8. Menterne en Menterwolde

Twaa;fde-eeuwse basiliek van Midwolda, gesloopt 1738.

Twaalfde-eeuwse basiliek van Midwolda,

gesloopt in de eerste helft van de achttiende

eeuw. Naast de kerk de boerderij Nijenhuis,

vermoedelijk een voormalig kloostervoorwerk.

De afbeelding dateert uit het midden van de

zeventiende eeuw.

Al met al mogen we veronderstellen dat de ontginning van het latere Dollardgebied in de tiende eeuw is begonnen. Rond 1200 was het gebied al grotendeels in cultuur gebracht. De kust en de rivieroevers werden beschermd door lage dijken en monding van de belangrijkste waterlopen waren voorzien van eenvoudige sluisjes met kleppen die het vloedwater buitenhielden. Zo lagen er volgens overleveringen bij Oterdum drie van zulke sluisjes naast elkaar op een rij, bij Termunten vier of vijf en bij Reide waren zelfs zeven sluizen nodig om de Ee te overspannen. Delfzijl had drie sluizen, die tegelijkertijd werden gebruikt.

Getuigenverslagen of documenten uit de tijd van de ontginningen kennen we niet. De kroniek van het klooster Wittewie­rum uit de dertiende eeuw noemt deze streek slechts zijdelings. In de regionale geschiedschrijving wordt wel eens verwezen naar de kroniek van abt Eiltatus van het klooster Menterwolde. Maar dit is een geschrift dat pas in 1913 met veel fantasie door S. Koldijk op papier is gezet.

Wel weten we dat er in het Oldambt toen al onderscheid werd gemaakt tussen de streek rond Termunten (Menterne) en het achterliggende Menterwolde oftewel Mentra Waldmon­nans, de streek van de Termunter woldlieden. Emo van Wittewierum vermeldt in elk geval dat er in 1202 een strijd was tussen de bewoners van de kleistreek en de Woldjers. Dit zal ongetwijfeld hebben samengehangen met de ontwatering van het achterland. pipo Oldambt is afgesplitst, volgens Halbertsma van Eemsgo.
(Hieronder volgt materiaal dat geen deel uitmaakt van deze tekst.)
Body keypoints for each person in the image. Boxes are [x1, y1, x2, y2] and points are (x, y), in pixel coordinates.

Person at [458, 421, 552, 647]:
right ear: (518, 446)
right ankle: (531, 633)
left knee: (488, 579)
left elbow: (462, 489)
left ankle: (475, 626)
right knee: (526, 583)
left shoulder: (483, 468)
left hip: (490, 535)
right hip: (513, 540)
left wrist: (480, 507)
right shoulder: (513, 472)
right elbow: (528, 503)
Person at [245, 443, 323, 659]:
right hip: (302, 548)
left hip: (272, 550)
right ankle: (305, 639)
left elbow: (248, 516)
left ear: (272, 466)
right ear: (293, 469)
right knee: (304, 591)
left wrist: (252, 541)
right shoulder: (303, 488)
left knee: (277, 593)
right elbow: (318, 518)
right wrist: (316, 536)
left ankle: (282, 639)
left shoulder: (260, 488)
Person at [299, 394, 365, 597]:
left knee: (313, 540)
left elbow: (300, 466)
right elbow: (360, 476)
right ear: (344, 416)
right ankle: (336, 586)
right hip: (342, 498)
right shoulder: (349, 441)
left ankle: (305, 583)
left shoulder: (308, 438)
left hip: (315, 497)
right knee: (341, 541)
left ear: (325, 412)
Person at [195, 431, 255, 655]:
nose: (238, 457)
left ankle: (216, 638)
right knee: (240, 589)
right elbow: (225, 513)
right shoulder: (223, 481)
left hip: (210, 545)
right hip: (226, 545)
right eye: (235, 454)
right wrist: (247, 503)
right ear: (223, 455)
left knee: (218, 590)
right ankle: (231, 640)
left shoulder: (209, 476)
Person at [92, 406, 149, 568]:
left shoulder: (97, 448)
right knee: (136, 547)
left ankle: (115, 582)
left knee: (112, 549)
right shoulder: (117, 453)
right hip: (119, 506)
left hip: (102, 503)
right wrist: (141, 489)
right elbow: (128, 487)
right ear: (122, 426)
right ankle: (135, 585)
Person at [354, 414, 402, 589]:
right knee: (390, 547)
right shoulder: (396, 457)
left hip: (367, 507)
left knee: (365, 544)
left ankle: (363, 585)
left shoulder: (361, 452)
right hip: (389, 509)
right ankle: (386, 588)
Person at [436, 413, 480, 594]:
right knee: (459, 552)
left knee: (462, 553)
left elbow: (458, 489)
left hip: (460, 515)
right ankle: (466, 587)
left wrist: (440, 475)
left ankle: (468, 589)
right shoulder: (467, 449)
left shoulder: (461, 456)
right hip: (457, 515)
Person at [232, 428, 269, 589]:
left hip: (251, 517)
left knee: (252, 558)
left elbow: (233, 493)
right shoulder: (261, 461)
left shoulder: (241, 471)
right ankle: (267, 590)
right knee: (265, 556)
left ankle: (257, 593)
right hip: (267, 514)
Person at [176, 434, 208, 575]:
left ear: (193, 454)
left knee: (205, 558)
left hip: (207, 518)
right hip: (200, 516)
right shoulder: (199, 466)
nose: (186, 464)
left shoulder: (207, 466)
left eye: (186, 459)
Bij het voltooien van de waterstaatswerken heeft het klooster Woldkamp (Campus Sylvae) bij Nieuwolda — dat ook als Montrevalt werd aangeduid — vermoedelijk een belangrijke rol gespeeld. Dit klooster werd naar verluidt in 1220 gesticht op hetzelfde landgoed waarop ook de basiliek van Midwolda was verrezen. Deze imposante dorpskerk met zijn vier torens — in de volksmond  viertoornde kercke — fungeerde als een centrum voor de hele streek. Hier werden de rechtsprekende vergaderingen gehouden, hier werd in 1471 ook het vernieuwde landrecht vastgesteld. De pastoors waren aanzienlijke heerschappen uit bekende families, zoals een zekere Dacho — vermoedelijk een lid van de familie Huninga (Tiacko) — die in 1425 werd benoemd tot proost van Loppersum. Uit Midwolda stamt tevens het oudste gedateerde boekfragment van Nederland. Het gaat om een stukje uit een psalmboek, gedateerd 1318 en geschreven door Wilbrandus de Middewalda. Ook hij stamde vermoedelijk uit een adelijke familie, namelijk de Wibrenda-mannen van Menterwolde.
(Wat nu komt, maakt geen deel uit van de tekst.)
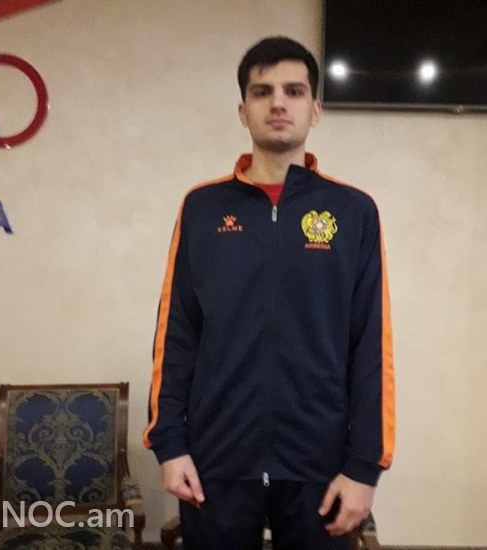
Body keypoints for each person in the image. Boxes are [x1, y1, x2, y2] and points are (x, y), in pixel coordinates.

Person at [143, 36, 394, 550]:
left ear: (315, 109)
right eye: (262, 92)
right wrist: (169, 444)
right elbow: (176, 335)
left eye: (293, 91)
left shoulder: (353, 212)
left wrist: (364, 467)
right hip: (216, 461)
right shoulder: (203, 208)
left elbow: (371, 346)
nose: (278, 103)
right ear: (243, 111)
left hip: (319, 465)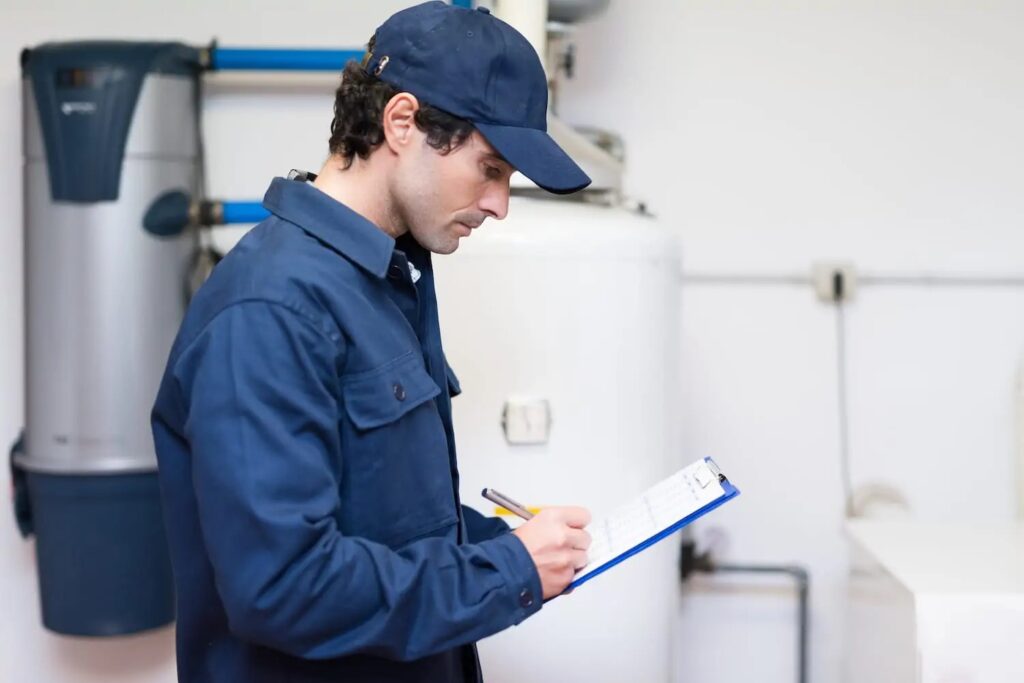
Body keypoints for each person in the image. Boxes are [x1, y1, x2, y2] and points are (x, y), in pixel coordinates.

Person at [151, 2, 595, 682]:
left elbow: (385, 517)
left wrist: (509, 546)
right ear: (402, 123)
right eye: (492, 168)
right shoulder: (269, 309)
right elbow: (283, 586)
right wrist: (505, 572)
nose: (501, 204)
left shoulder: (389, 280)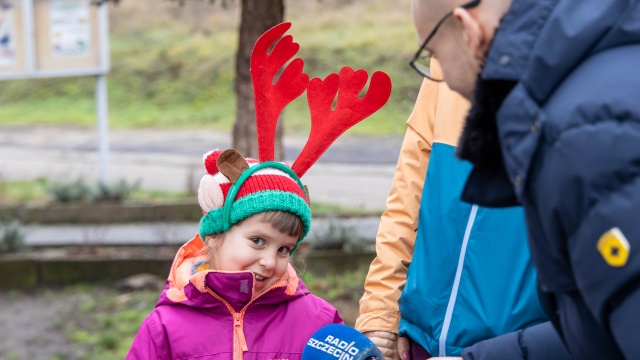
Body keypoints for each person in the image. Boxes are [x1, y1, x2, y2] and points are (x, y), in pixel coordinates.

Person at [410, 0, 640, 358]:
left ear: (468, 30)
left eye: (433, 56)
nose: (445, 82)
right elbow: (601, 327)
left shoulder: (584, 135)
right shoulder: (600, 80)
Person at [356, 59, 548, 359]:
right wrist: (381, 313)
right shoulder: (449, 56)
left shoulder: (577, 71)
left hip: (515, 347)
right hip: (419, 342)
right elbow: (405, 203)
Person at [126, 149, 343, 359]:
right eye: (258, 241)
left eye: (283, 249)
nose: (269, 261)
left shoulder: (318, 322)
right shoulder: (165, 327)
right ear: (214, 234)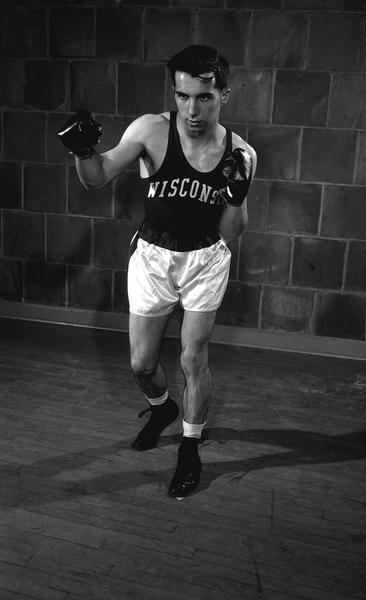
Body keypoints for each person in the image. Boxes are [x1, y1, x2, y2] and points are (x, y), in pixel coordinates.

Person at [58, 45, 257, 499]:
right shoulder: (150, 129)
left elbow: (232, 231)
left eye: (204, 97)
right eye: (183, 96)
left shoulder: (240, 152)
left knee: (193, 357)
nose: (192, 110)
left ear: (224, 94)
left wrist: (236, 196)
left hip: (206, 258)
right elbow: (96, 177)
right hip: (153, 256)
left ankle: (190, 446)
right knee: (142, 364)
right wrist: (83, 150)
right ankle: (163, 408)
Het nabijgele­gen klooster, dat in 1247 tot de orde der cisterciënsers toetrad, was echter geen lang leven beschoren: de nonnen werden wegens nauwe betrekkingen met de monniken overgeplaatst naar Midwolda, de monniken ontruimden het klooster­terrein in 1299 en verhuisden naar het Sint Benedictusklooster te Termunten, dat vermoedelijk al zo’n veertig jaar eerder was gesticht. Waarom het klooster werd opgeheven, is niet helemaal duidelijk, waarschijnlijk had men te kampen met wateroverlast. De eerste abt van het nieuwe klooster Termunten, dat bekend kwam te staan onder de naam Grijzemonniken, was de bovengenoemde Eltatus. Hij werd bijgestaan door broeder Eppo van Menterwolde, wellicht een telg uit de familie Eppenga.
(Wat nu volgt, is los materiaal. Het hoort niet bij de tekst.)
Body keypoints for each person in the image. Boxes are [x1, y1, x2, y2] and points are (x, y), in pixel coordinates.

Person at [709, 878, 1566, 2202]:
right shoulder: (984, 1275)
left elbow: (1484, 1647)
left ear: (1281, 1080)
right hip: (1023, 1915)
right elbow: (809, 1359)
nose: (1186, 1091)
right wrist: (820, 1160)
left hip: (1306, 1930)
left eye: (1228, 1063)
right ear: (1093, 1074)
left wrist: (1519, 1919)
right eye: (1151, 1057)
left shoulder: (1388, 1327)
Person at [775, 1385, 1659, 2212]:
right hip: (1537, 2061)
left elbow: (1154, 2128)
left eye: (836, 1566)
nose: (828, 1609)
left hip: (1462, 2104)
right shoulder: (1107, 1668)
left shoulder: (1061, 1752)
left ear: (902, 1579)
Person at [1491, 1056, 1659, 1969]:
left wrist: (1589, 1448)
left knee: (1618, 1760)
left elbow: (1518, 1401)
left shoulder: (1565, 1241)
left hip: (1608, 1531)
De abt van het Grijzemonnikenklooster kreeg vervolgens de leiding van het Termunter Zijlvest, terwijl het kloosterbezit zich concentreerde op plaatsen die van belang waren voor de waterstaat. Voor het Reiderland had het premonstratenserklooster van Palmar een vergelijkbare functie. De rechtdagen vonden op de Reiderzijlen plaats, of ook wel in een van de nabijgelegen kloosters Ooster­reide en Palmar. pipo uithoven

Een goede afwatering was van levensbelang voor de laag gelegen dorpen in het binnenland. Misschien had ook de strijd tussen de Folkringers en Gardringers van Menterne, waarvan de kroniek van Wittewierum in 1276 melding maakt, met zulke problemen te maken. In het Wold-Oldambt, met name in Noordbroek en omgeving, had men enkele jaren daarvoor te kampen met ernstige wateroverlast. Bij de familie van de Gardringers kunnen we denken aan de Gaddingehorn, zoals de verdronken dijkstreek bij Termunten later bekend stond, terwijl de naam Folkringers verband kan houden met een in 1391 genoemde Folckerdewal in het veengebied. Een aanzienlijke familie uit Midwolda noemde zich Folpetra (= de mannen van Folcbert). De belangen van de kustbewoners en die van de kolonisten in het binnenland zullen zeker niet altijd parallel hebben gelopen. Een niet meer aanwezige schildering in de dom te Münster vermeldt overigens de naam Smalagonia oftewel ‘het kleine district’, waarmee mogelijk het Oldambt is bedoeld.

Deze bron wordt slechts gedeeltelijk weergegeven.